18.2. In case of a cancellation, you must contact us for prior instructions and return the Products sufficiently and properly packaged without delay, at the latest within 14 days from receipt.
18.3. Products will be credited only after positive inspection by Revenit-IT.
18.4. In case Revenit-IT accepts a return despite the Products are new, unused, undamaged and in its original packaging, a restocking fee of 20% of the value of the Order will be applied to the credit note to cover shipment and other costs incurred by us.
18.5. Returns over 14 days are always subject to Revenit-IT’s prior written approval.
19. Costs, default
19.1. If you fail to comply with the provisions of these Terms and/or the Agreement, you are obliged to compensate us for all costs which we have to incur to force you to comply with these Terms and/or the Agreement.
19.2. If you fail to comply with a particular obligation, you are automatically in default. A notice of default is not required.
SECTION 4 – TERMS FOR CONSUMERS
20. Prices
20.1. All prices stated in Offers are fixed and expressed in euros, including VAT and excluding packaging costs, shipment costs, shipping costs and government levies, unless explicitly stated otherwise.
20.2. We may adjust the prices of our Products at any time without notice. We will not be liable to you or to any third party for any price change. If we increase our prices within 3 months after the conclusion of an Agreement with you, you have the right to terminate the Agreement.

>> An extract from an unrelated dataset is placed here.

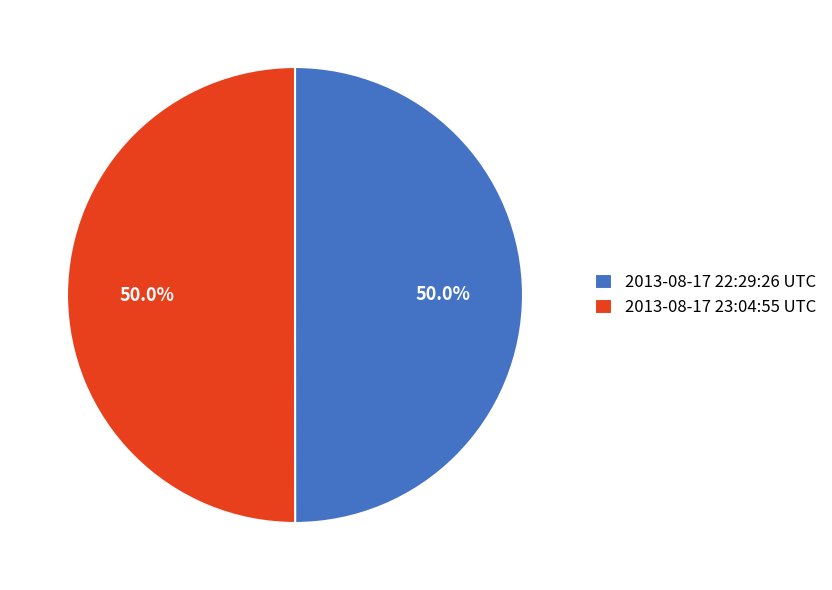

Approximately how many times larger is the value at 2013-08-17 22:29:26 UTC compared to 2013-08-17 23:04:55 UTC?

1.0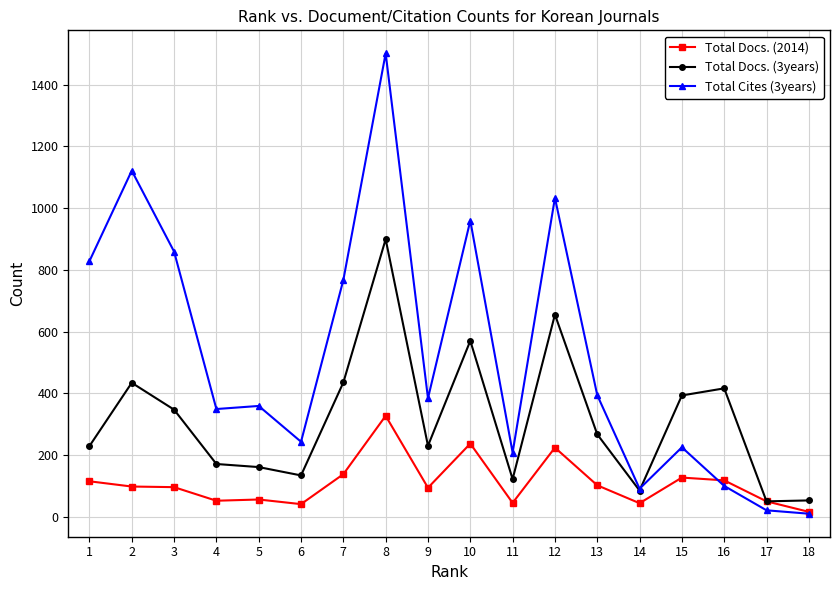

List the series in order of their overall mean, lowest first.

Total Docs. (2014), Total Docs. (3years), Total Cites (3years)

21. Cancellation and returns
21.1. You have the right to cancel your Order within 14 days after you have received your Order.
21.2. In case of cancellation, you must contact us for prior instructions and return the Products sufficiently and properly packaged without delay, at the latest within 14 days from receipt. The costs of the return are borne by you if we have communicated this to you in advance.
21.3. We will refund the costs you paid for the Products within 14 days, including the initial shipment costs if you return the entire Order.